How to handle HIPAA violations in emails

In case of a HIPAA violation via email, stop the spread immediately and report it internally. If needed, externally report the incident to the Department of Health and Human Services (HHS), notify affected individuals transparently, take corrective action, seek legal guidance, and continuously improve compliance protocols for better safeguards.


Understanding HIPAA compliant email communication

  • Encryption: Employing encryption protocols ensures that any email carrying protected health information (PHI) is safeguarded against unauthorized access, rendering the information indecipherable to unintended recipients.
  • Secure access: Implementing stringent access controls involves robust passwords and multi-factor authentication, restricting access solely to authorized personnel.
  • Patient consent: Obtain explicit consent from patients before transmitting sensitive health information via email. It fosters transparency and respects patient autonomy in managing their data.
  • Secure platforms: Using HIPAA compliant email platforms bolsters the email system's security layers, adding an additional shield against potential breaches.

However, various actions can inadvertently lead to violations:

  • Sending unencrypted emails containing sensitive patient data can expose information to unauthorized individuals.
  • Allowing unauthorized access to patient information, whether through compromised passwords or inadequate access controls, constitutes a breach.
  • Transmitting sensitive information without explicit patient consent violates their privacy rights and contravenes HIPAA regulations.
  • Using non-secure platforms for transmitting PHI exposes the information to vulnerabilities, potentially leading to breaches.

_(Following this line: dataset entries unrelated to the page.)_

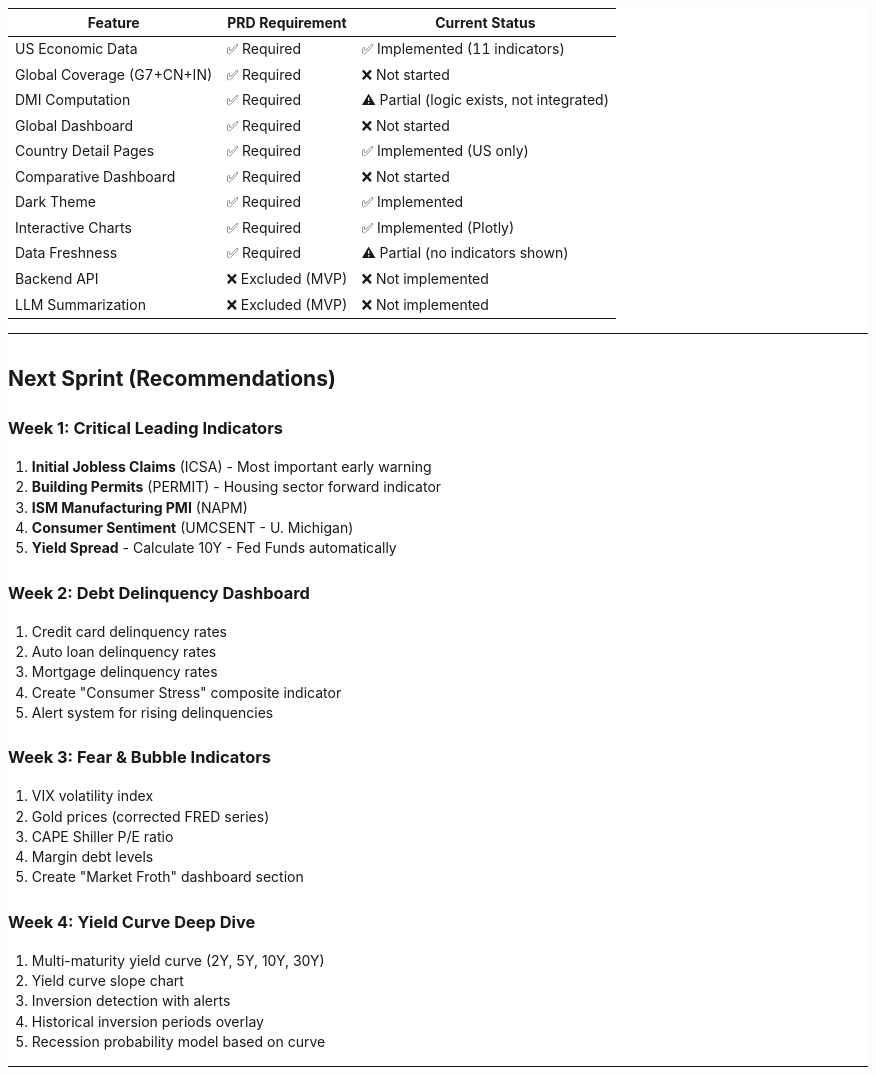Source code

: | Feature | PRD Requirement | Current Status |
|---------|----------------|----------------|
| US Economic Data | ✅ Required | ✅ Implemented (11 indicators) |
| Global Coverage (G7+CN+IN) | ✅ Required | ❌ Not started |
| DMI Computation | ✅ Required | ⚠️ Partial (logic exists, not integrated) |
| Global Dashboard | ✅ Required | ❌ Not started |
| Country Detail Pages | ✅ Required | ✅ Implemented (US only) |
| Comparative Dashboard | ✅ Required | ❌ Not started |
| Dark Theme | ✅ Required | ✅ Implemented |
| Interactive Charts | ✅ Required | ✅ Implemented (Plotly) |
| Data Freshness | ✅ Required | ⚠️ Partial (no indicators shown) |
| Backend API | ❌ Excluded (MVP) | ❌ Not implemented |
| LLM Summarization | ❌ Excluded (MVP) | ❌ Not implemented |

---

## Next Sprint (Recommendations)

### Week 1: Critical Leading Indicators
1. **Initial Jobless Claims** (ICSA) - Most important early warning
2. **Building Permits** (PERMIT) - Housing sector forward indicator
3. **ISM Manufacturing PMI** (NAPM)
4. **Consumer Sentiment** (UMCSENT - U. Michigan)
5. **Yield Spread** - Calculate 10Y - Fed Funds automatically

### Week 2: Debt Delinquency Dashboard
1. Credit card delinquency rates
2. Auto loan delinquency rates
3. Mortgage delinquency rates
4. Create "Consumer Stress" composite indicator
5. Alert system for rising delinquencies

### Week 3: Fear & Bubble Indicators
1. VIX volatility index
2. Gold prices (corrected FRED series)
3. CAPE Shiller P/E ratio
4. Margin debt levels
5. Create "Market Froth" dashboard section

### Week 4: Yield Curve Deep Dive
1. Multi-maturity yield curve (2Y, 5Y, 10Y, 30Y)
2. Yield curve slope chart
3. Inversion detection with alerts
4. Historical inversion periods overlay
5. Recession probability model based on curve

---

Related: Understanding HIPAA violations and breaches 


Immediate actions upon discovery

  • Stopping the spread: Immediately recall or retract the email if possible. Assessing the breach's extent aids in devising an effective response strategy.
  • Reporting and internal procedures: Promptly notify the designated HIPAA compliance officer or supervisor for internal reporting. That will allow you to understand the criteria for external reporting to the Department of Health and Human Services (HHS) Office for Civil Rights (OCR)

Mitigation and damage control

  • Patient notification: Transparently inform affected individuals about the breach and detail the steps to mitigate potential harm. This communication should be clear, concise, and empathetic.
  • Corrective actions: Implement corrective measures, such as comprehensive staff retraining and robust policy updates, to fortify the system against future breaches. Review and update technological safeguards and protocols to significantly contribute to bolstering security.

Seeking legal guidance and expert consultation

Engaging healthcare attorneys or HIPAA compliance experts assists in navigating the legal intricacies and minimizing risks associated with the breach. Their expertise in interpreting HIPAA regulations and advising on compliance measures is invaluable.


Best practices and preventive measures

Emphasizing transparency, open communication, continuous improvement, and robust compliance protocols are integral in maintaining patient privacy and preventing future breaches. These practices solidify the commitment to patient confidentiality and data security in healthcare.